What the exercise asks> Repeat exactly the lines below that lie between the line with "bevroegen. De mogelijkheid" and the line with "của miền Bắc.", counting both of those lines as part of the answer.

Extracted page text data:
================

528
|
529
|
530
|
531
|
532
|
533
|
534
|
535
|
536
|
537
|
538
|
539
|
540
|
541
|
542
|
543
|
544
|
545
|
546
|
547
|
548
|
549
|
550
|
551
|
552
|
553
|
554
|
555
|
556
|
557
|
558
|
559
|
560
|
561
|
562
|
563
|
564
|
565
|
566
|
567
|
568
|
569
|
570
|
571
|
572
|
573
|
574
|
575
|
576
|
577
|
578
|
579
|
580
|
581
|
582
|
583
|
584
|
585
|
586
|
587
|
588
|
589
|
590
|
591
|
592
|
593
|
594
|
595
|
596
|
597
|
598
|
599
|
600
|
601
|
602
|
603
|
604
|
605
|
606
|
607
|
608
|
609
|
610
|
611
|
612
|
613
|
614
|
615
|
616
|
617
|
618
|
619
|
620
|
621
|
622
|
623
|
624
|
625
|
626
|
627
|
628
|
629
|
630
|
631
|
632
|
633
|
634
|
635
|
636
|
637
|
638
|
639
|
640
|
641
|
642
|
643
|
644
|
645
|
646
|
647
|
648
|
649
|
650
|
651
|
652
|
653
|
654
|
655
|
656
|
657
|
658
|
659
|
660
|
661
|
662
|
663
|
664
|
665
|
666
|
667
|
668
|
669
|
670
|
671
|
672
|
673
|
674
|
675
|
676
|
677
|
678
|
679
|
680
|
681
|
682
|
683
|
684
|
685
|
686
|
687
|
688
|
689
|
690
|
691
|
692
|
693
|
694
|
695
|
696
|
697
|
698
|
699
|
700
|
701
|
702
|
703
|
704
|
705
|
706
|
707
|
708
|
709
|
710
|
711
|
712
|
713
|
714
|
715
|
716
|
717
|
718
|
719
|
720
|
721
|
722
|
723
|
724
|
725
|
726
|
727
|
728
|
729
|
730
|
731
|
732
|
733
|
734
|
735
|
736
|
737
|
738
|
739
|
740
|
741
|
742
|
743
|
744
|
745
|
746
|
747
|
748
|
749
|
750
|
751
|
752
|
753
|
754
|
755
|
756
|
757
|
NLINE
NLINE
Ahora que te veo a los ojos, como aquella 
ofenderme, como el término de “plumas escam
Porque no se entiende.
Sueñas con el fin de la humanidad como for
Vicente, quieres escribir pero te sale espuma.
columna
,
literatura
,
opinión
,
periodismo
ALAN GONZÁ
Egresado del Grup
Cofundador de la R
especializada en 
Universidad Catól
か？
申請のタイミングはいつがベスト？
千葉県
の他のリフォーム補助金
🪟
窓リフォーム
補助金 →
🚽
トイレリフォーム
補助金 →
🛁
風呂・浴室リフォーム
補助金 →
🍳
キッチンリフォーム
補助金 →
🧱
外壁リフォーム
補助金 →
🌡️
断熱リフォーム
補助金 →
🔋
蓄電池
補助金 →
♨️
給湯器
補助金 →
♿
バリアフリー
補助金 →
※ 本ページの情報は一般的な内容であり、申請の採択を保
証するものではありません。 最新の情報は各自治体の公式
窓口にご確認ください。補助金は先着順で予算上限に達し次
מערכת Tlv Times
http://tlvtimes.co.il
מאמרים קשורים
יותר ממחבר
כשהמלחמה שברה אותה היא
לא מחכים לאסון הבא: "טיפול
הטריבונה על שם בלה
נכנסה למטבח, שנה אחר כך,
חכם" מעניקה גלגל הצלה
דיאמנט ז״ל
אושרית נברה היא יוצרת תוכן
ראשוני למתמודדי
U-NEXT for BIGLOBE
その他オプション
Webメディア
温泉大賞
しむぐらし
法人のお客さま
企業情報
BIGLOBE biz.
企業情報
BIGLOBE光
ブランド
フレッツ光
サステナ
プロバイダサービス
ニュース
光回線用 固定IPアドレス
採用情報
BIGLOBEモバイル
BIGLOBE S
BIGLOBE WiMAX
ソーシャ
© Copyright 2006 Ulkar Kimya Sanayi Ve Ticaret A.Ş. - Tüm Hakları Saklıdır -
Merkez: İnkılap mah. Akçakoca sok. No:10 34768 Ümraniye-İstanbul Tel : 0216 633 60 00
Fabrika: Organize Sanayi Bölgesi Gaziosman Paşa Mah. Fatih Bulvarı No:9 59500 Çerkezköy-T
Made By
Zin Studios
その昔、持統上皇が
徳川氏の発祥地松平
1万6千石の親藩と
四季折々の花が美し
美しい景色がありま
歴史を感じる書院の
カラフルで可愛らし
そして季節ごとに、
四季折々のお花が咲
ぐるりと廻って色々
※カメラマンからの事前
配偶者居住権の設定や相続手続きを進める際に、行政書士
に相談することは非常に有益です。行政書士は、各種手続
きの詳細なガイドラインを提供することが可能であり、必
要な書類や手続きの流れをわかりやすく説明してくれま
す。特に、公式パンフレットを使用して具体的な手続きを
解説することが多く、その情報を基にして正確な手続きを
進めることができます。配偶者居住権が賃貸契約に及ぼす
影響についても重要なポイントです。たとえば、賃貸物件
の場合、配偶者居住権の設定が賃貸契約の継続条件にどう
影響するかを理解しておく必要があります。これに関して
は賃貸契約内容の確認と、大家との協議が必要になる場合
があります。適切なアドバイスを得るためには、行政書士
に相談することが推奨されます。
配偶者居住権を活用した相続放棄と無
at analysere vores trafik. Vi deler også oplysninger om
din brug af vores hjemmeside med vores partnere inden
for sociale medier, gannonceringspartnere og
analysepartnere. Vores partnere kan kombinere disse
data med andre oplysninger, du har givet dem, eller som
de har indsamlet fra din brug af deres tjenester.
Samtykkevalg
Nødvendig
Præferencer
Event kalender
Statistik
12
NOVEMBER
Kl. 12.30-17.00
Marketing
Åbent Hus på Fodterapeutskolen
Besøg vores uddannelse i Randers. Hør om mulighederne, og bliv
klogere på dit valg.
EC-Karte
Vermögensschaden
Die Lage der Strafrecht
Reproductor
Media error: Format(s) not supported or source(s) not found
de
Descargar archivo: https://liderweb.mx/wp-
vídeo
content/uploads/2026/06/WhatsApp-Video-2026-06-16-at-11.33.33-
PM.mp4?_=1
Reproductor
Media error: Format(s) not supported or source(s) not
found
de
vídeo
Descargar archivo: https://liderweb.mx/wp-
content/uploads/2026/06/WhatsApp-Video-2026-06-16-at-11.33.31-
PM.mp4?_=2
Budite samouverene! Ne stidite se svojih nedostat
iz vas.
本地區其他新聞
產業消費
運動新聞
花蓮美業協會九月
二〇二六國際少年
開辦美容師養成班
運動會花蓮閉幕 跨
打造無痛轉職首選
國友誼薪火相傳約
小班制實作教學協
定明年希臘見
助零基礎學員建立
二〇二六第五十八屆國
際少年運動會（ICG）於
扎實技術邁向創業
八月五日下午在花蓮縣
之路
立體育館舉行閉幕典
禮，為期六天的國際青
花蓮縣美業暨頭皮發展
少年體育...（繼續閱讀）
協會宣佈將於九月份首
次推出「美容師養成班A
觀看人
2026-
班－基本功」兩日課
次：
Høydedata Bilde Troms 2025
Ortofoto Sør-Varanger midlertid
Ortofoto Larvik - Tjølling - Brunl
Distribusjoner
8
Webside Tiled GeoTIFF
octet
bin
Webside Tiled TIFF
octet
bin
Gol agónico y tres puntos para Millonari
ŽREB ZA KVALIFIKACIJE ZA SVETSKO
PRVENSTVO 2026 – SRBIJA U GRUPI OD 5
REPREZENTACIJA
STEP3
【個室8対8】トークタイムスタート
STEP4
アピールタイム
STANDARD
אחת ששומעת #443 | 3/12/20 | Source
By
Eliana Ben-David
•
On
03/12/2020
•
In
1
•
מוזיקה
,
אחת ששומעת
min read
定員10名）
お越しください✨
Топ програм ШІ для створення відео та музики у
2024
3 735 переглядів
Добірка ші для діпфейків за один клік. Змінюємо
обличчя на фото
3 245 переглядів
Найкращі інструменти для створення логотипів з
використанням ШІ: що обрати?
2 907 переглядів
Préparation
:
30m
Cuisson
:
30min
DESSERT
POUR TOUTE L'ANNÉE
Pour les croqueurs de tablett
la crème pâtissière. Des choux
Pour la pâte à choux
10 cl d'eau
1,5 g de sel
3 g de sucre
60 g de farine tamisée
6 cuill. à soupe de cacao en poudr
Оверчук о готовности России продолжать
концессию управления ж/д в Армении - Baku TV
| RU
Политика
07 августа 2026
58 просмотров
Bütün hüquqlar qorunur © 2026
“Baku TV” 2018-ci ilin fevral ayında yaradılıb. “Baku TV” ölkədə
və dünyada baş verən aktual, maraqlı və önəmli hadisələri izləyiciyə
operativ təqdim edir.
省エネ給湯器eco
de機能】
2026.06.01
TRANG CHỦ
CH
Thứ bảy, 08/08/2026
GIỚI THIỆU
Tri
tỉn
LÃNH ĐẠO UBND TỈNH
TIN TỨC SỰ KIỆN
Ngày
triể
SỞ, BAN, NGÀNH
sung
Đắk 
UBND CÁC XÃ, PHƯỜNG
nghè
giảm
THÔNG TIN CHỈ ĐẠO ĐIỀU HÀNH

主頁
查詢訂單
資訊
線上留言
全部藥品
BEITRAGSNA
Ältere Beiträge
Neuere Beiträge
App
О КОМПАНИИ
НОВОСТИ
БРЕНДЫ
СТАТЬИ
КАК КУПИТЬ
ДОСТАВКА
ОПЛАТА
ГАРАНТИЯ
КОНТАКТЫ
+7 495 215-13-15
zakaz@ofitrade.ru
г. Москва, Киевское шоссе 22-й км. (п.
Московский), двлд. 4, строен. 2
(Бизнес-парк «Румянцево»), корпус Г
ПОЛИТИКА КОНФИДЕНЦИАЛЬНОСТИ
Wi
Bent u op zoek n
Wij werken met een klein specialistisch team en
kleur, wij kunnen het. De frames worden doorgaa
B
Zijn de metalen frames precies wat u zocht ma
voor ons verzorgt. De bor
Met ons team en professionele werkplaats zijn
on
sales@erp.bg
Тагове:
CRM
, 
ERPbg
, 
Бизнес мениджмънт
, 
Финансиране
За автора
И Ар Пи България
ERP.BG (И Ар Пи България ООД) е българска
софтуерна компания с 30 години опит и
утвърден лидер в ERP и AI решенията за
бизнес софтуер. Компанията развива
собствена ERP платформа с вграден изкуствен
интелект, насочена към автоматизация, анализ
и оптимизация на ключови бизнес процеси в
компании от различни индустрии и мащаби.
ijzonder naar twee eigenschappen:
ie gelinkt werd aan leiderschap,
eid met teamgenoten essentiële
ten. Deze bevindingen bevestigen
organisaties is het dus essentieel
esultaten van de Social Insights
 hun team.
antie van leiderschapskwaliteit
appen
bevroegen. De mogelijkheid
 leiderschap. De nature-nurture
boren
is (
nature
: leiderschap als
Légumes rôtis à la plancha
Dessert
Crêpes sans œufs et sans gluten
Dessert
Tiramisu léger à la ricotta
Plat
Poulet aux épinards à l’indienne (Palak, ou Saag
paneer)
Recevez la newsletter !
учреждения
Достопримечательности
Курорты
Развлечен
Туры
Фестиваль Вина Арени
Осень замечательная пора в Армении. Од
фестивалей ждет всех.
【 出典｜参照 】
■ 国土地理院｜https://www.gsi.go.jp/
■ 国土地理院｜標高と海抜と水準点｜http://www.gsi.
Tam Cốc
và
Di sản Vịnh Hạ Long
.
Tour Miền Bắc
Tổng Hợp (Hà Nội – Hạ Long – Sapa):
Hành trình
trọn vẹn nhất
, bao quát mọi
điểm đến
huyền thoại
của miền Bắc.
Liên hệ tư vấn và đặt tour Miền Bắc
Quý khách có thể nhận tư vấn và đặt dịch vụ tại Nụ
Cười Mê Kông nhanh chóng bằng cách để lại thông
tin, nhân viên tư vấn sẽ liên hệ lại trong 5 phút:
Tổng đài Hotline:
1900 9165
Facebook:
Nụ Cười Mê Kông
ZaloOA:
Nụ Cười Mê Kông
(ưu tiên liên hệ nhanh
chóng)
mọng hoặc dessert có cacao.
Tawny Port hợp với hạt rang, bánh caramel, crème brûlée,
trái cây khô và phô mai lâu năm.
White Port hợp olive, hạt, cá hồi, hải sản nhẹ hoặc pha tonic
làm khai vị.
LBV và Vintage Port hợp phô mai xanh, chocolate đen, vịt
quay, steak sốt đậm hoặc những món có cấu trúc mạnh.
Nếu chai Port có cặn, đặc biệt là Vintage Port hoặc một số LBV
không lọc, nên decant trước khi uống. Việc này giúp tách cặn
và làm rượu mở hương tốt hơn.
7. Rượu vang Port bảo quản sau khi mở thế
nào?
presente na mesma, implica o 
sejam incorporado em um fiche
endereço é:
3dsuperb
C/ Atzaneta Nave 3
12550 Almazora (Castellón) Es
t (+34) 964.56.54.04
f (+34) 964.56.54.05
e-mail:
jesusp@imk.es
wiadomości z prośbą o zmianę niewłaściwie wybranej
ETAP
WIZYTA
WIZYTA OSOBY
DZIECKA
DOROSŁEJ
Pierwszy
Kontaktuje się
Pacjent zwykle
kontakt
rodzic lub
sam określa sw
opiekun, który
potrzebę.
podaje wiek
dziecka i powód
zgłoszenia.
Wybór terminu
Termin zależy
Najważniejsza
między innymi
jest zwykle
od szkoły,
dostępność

================

Written reply>
bevroegen. De mogelijkheid
 leiderschap. De nature-nurture
boren
is (
nature
: leiderschap als
Légumes rôtis à la plancha
Dessert
Crêpes sans œufs et sans gluten
Dessert
Tiramisu léger à la ricotta
Plat
Poulet aux épinards à l’indienne (Palak, ou Saag
paneer)
Recevez la newsletter !
учреждения
Достопримечательности
Курорты
Развлечен
Туры
Фестиваль Вина Арени
Осень замечательная пора в Армении. Од
фестивалей ждет всех.
【 出典｜参照 】
■ 国土地理院｜https://www.gsi.go.jp/
■ 国土地理院｜標高と海抜と水準点｜http://www.gsi.
Tam Cốc
và
Di sản Vịnh Hạ Long
.
Tour Miền Bắc
Tổng Hợp (Hà Nội – Hạ Long – Sapa):
Hành trình
trọn vẹn nhất
, bao quát mọi
điểm đến
huyền thoại
của miền Bắc.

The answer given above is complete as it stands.